Excerpt to read:
All these characters converge at the Algiers Motel, a party spot in the west of the city that becomes the scene of one of the most notorious incidents of the riots as Krauss – a fictionalised character based on a real cop – responds with his partners to reports that shots have been fired from the hotel. In their efforts to root out the alleged shooter, they subject the assembled inhabitants to horrific abuse – with fatal consequences for some and life-changing effects for others.

Bigelow’s dramatisation of this is unbearably intense and tough to take; but it’s precisely the dogged nature of the portrayal that makes the film such a powerful indictment of institutionalised racism, both then and now. Largely stripped of perception-colouring backstories (Bigelow, Boal and the cast are masters of economical character development), the characters’ humanity or inhumanity is revealed by their various responses to this situation and the film smartly widens the condemnation of Krauss and his peers to the blind-eye-turning authority figures – the National Guard, the State police, Krauss’s colleagues and bosses – who could have put a stop to this but didn’t. If there’s a weakness, it’s the decision to rush through the various investigations and trials that followed, but this doesn’t blunt the overall impact. If anything, the swiftness with which justice is inevitably and depressingly denied feels like a comment on the damaging legacy of a country determined to continually turn away from its history instead of confronting it head on.

Source material:

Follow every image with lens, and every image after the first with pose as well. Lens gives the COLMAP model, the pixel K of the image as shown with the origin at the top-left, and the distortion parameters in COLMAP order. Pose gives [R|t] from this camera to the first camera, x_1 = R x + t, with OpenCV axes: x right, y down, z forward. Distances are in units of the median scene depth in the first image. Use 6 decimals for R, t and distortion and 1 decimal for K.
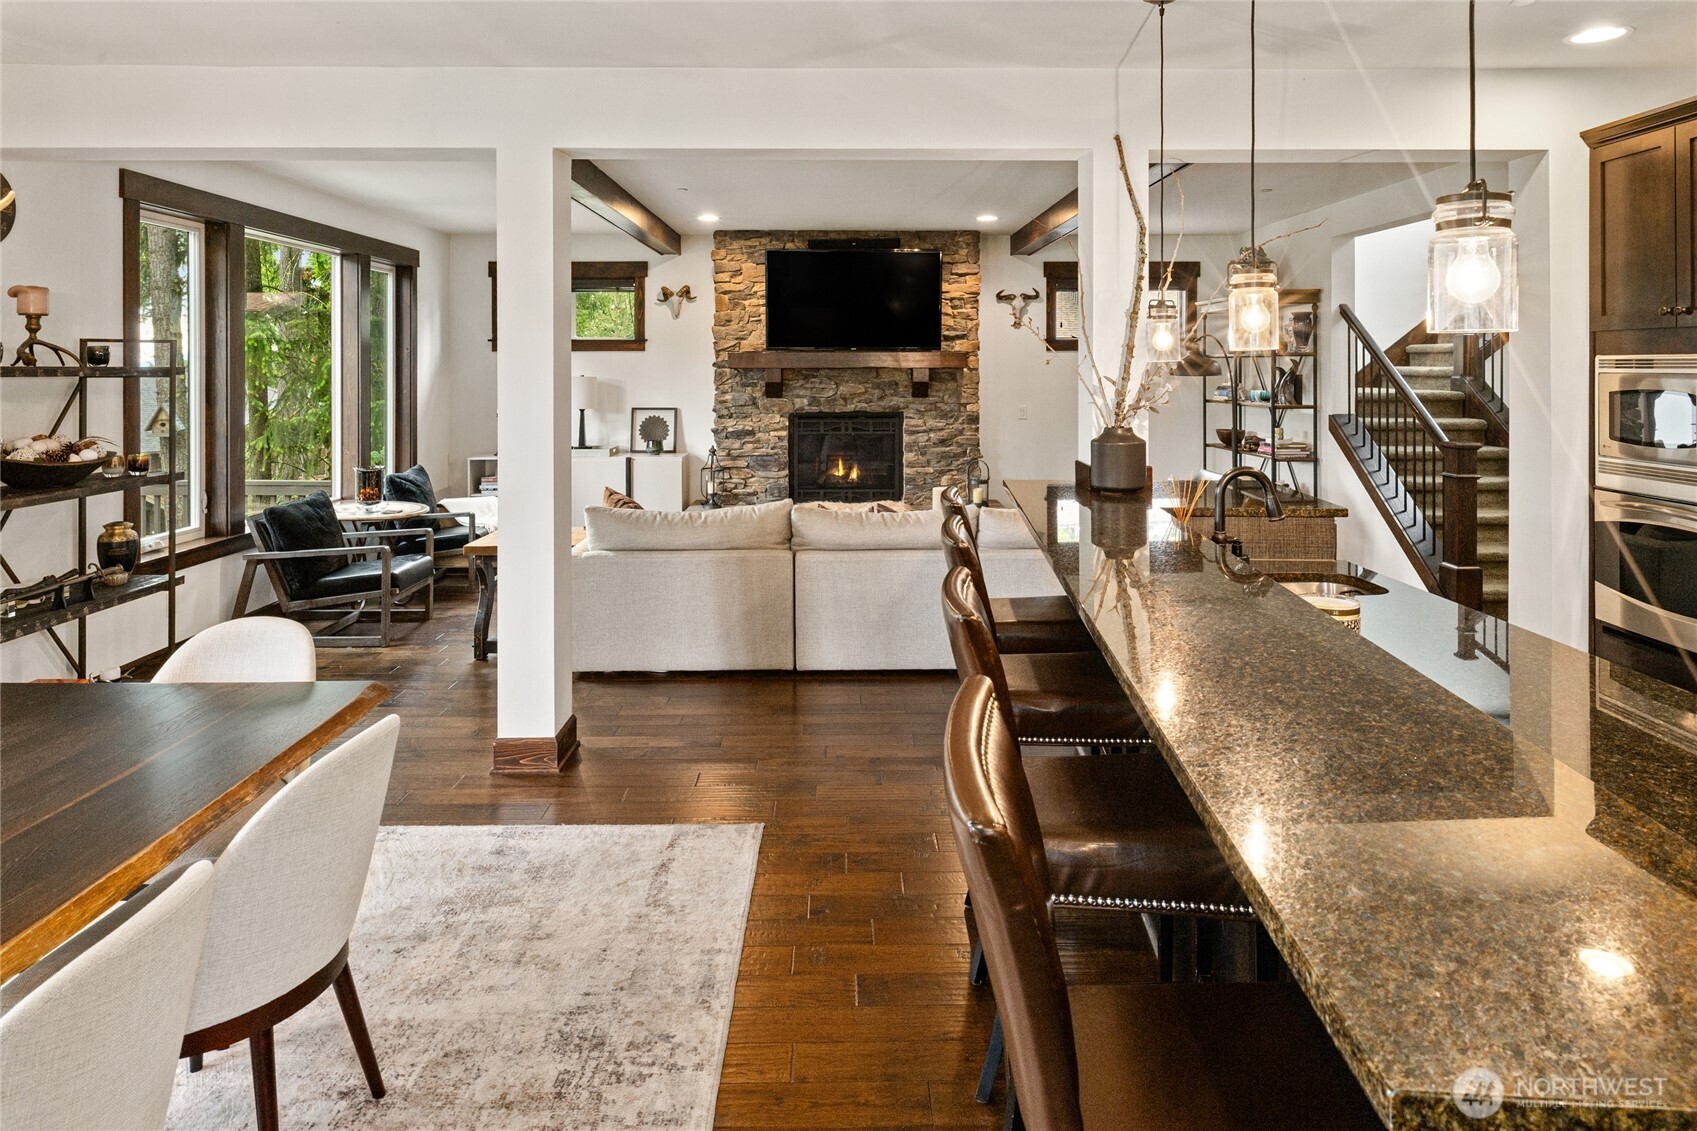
lens RADIAL K [[981.5, 0, 852.5], [0, 981.5, 375.5], [0, 0, 1]] dist [0.000319, -0.002240]
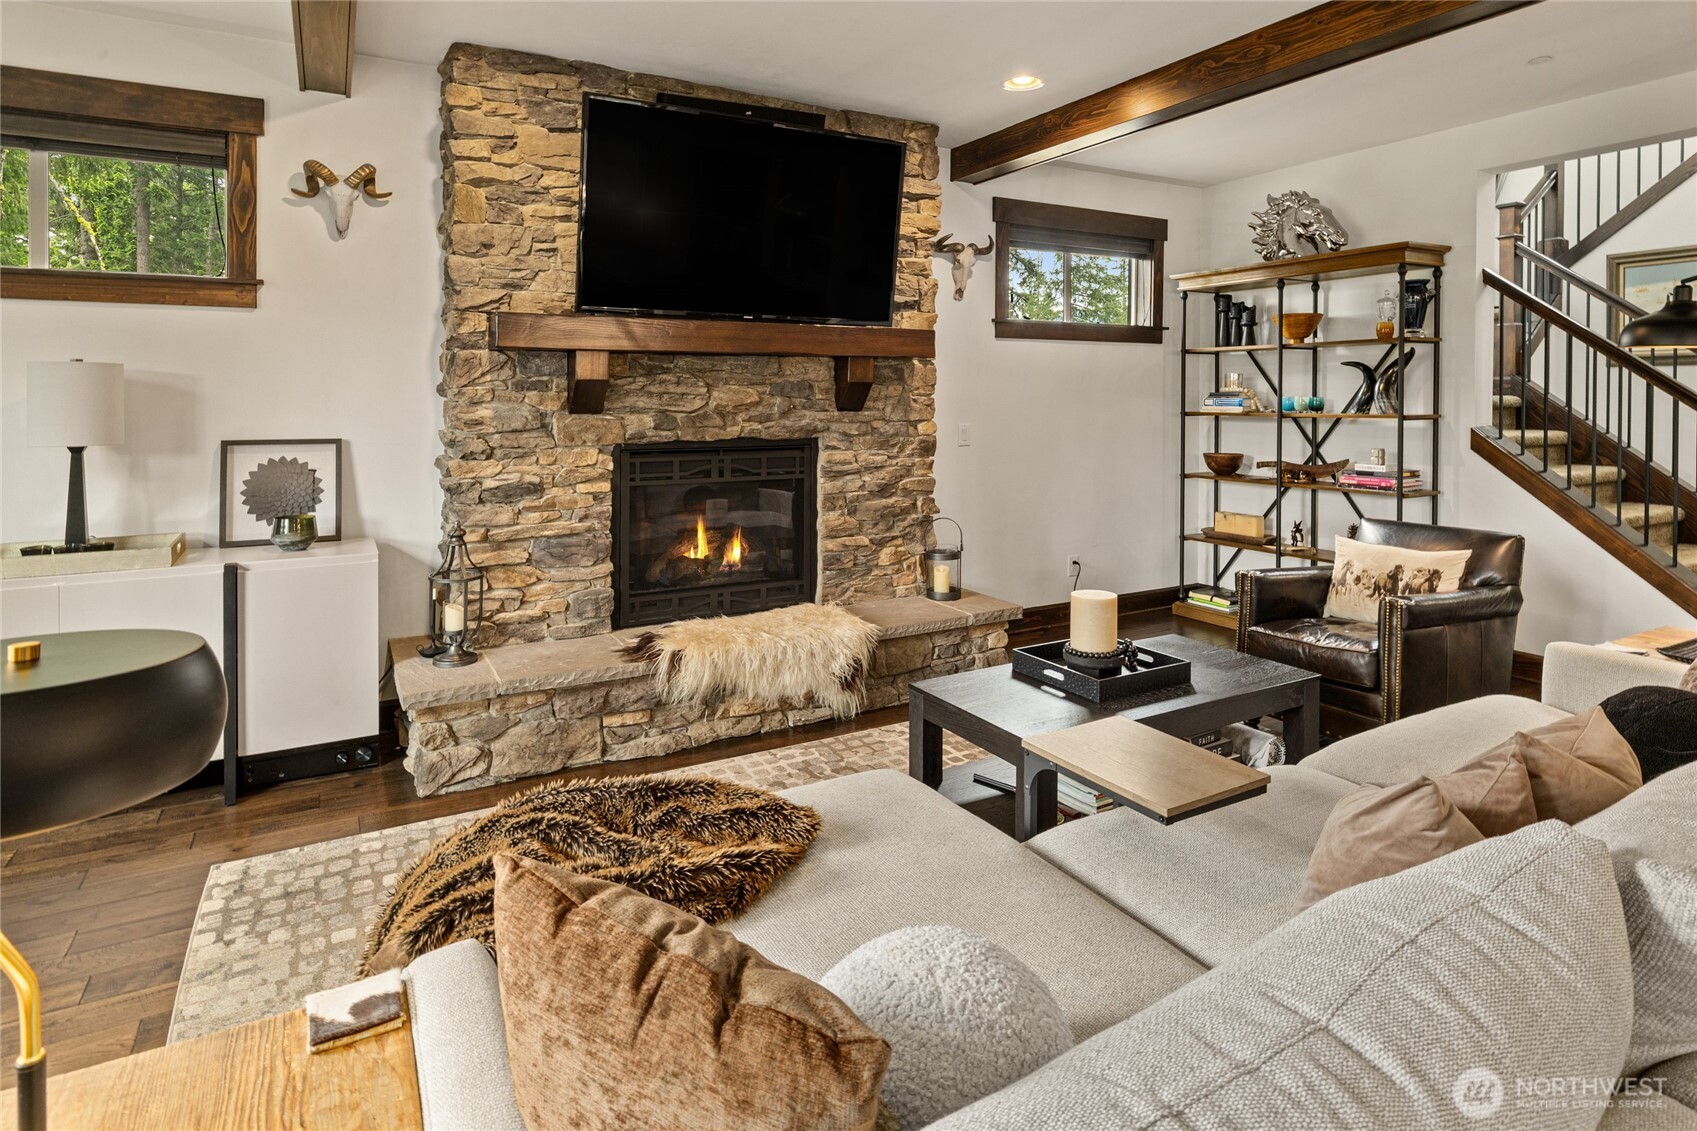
lens RADIAL K [[923.5, 0, 841.2], [0, 923.5, 405.4], [0, 0, 1]] dist [0.000814, 0.000305]
pose [[0.882993, -0.003643, 0.469372, -0.180930], [0.003563, 0.999993, 0.001059, 0.018572], [-0.469373, 0.000737, 0.883000, 0.539846]]
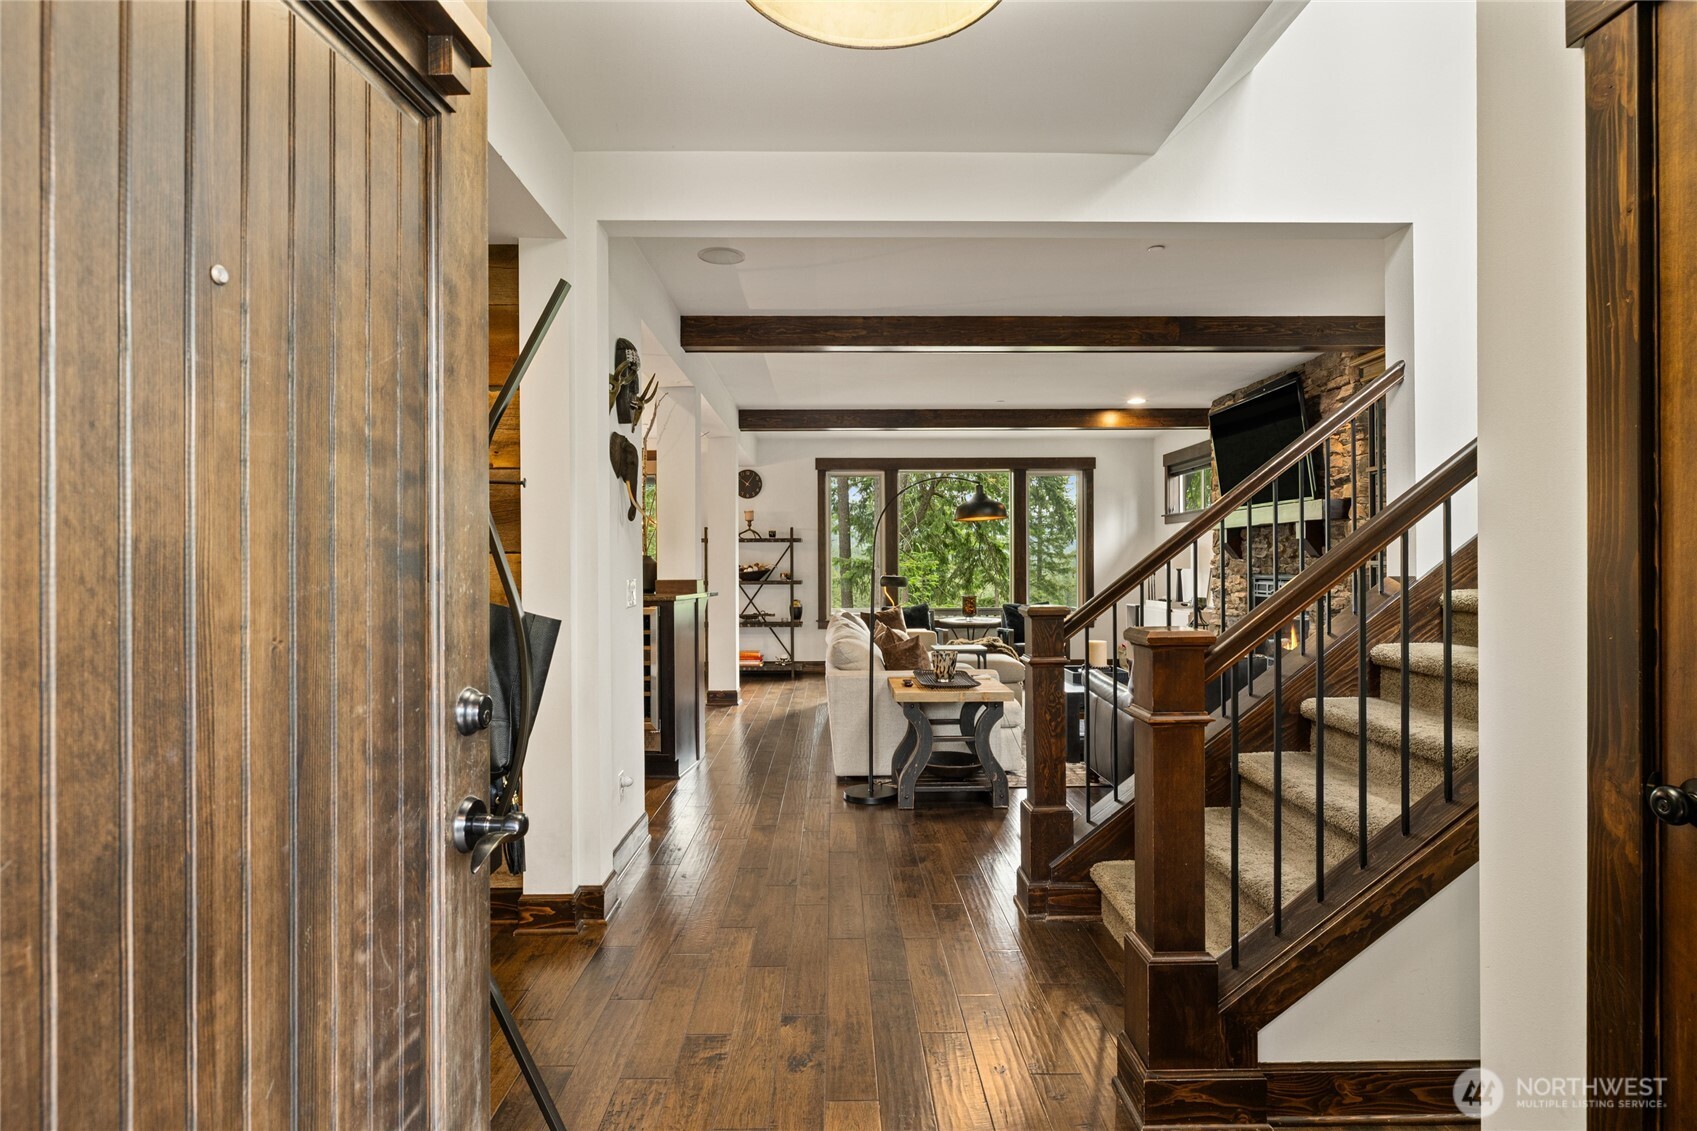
lens RADIAL K [[853.5, 0, 843.9], [0, 853.5, 548.9], [0, 0, 1]] dist [-0.000127, -0.000251]
pose [[-0.006279, -0.014444, -0.999876, 0.792524], [-0.004063, 0.999888, -0.014418, 0.027080], [0.999972, 0.003972, -0.006337, 0.604474]]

Work request:
Answer these questions using the film review excerpt:
1. In what part of the city is the Algiers Motel located?
2. On whom is the character Krauss based?
3. What does the reviewer identify as the film's weakness?
The data is separate material, unconnected to the film review excerpt.

Written response:
1. In the west of the city.
2. A real cop.
3. The decision to rush through the various investigations and trials that followed.